Coisa que não aconteceu com Arlete, de A Favorita (2008), atualmente reapresentada no Vale a Pena Ver de Novo. Na época, a Folha de S.Paulo publicou uma nota em que a atriz se dizia insatisfeita com o papel, e até ameaçou deixar a produção caso a personagem não ganhasse mais destaque. Questionada sobre o fato, porém, ela desconversa.

"É muito desagradável quando algumas situações internas vazam para a imprensa, porque nem sempre elas chegam da forma que realmente aconteceram. Eu não tenho o que dizer a esse respeito. Uma novela que já aconteceu há tanto tempo, eu já até nem me lembrava até disso. Não há muito o que falar, acho que há muito o que ver, porque A Favorita foi uma grande novela, de muito sucesso", diz.

Mais recentemente, Angela participou de Maldivas, da Netflix. Foram poucas cenas em uma participação especial.

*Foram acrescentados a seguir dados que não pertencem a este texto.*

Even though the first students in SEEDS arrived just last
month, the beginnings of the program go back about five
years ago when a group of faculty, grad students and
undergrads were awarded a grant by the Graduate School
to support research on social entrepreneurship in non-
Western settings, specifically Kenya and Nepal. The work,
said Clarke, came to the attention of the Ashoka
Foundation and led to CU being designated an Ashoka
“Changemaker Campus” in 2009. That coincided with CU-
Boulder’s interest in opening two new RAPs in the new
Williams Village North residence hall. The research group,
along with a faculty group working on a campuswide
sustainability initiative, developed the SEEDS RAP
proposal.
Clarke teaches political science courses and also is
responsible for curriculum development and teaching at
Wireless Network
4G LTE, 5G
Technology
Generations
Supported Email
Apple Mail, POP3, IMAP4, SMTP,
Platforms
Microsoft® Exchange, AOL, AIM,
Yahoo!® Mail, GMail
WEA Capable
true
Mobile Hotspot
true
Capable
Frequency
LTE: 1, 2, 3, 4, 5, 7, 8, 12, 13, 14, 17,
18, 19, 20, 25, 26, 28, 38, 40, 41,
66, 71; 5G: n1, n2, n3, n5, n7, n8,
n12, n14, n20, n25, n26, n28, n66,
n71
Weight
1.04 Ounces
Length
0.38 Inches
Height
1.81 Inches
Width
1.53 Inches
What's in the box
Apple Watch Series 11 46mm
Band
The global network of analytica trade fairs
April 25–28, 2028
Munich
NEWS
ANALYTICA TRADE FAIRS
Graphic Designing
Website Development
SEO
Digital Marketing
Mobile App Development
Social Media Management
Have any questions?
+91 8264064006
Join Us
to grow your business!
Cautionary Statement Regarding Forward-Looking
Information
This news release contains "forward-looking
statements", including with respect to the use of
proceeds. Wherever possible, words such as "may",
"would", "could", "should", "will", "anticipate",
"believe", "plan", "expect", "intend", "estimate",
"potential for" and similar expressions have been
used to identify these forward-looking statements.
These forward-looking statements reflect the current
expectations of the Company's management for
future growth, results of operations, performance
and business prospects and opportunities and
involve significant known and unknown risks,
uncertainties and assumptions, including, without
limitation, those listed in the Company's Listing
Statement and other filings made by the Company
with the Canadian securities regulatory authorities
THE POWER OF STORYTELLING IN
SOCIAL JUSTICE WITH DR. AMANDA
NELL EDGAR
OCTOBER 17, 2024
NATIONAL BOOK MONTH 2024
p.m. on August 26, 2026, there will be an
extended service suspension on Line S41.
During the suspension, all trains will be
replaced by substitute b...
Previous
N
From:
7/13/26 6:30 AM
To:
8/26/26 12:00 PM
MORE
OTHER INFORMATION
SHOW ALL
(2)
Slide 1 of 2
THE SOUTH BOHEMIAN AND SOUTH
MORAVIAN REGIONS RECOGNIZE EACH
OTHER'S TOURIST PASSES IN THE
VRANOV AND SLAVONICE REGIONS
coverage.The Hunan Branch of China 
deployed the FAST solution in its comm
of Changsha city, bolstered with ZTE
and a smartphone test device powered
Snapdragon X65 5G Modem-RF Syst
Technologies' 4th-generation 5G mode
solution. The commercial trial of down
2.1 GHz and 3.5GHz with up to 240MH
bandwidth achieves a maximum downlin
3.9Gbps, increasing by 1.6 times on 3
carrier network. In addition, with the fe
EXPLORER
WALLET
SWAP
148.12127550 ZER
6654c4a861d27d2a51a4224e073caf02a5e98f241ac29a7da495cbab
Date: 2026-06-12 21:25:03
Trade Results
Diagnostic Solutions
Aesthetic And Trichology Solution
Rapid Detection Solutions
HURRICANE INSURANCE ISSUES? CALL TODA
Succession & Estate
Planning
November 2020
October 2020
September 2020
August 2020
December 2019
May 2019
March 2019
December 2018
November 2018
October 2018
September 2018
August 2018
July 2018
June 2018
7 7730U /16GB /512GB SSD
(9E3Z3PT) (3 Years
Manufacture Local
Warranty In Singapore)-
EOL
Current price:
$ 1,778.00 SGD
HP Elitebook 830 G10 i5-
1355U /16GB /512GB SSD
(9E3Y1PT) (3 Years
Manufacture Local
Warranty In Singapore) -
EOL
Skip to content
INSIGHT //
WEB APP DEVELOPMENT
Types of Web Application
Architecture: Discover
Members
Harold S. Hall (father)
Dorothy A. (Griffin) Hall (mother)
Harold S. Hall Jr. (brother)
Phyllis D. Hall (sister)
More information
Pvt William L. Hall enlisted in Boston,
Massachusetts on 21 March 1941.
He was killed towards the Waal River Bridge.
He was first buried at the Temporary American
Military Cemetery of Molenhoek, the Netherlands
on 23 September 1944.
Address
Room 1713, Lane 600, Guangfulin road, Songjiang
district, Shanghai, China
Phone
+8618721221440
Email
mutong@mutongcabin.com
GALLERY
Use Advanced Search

Avó de Liz (Bruna Marquezine), ela basicamente incentivou a moça a ir atrás de seu próprio passado. 

"Na verdade, o formato da série mudou um pouco, porque cada capítulo era mais longo do que foi ao ar. A duração de cada capítulo foi reduzida, e isso fez com que a história ficasse mais sucinta. Algumas coisas foram deixadas de lado, mas a série resultou muito bem, porque chegou em primeiro lugar no Brasil", afirma.

Ela comemora o sucesso da produção --"isso nos deixa muito felizes, porque a nossa intenção é que o público veja e goste"--, mas não deixa de levantar a bandeira pela representatividade. Como definiu a pesquisadora Maria Immacolata Vassallo de Lopes, as "novelas são as narrativas da nação" e precisam representá-la. Não só as novelas, como todos os produtos audiovisuais da indústria brasileira.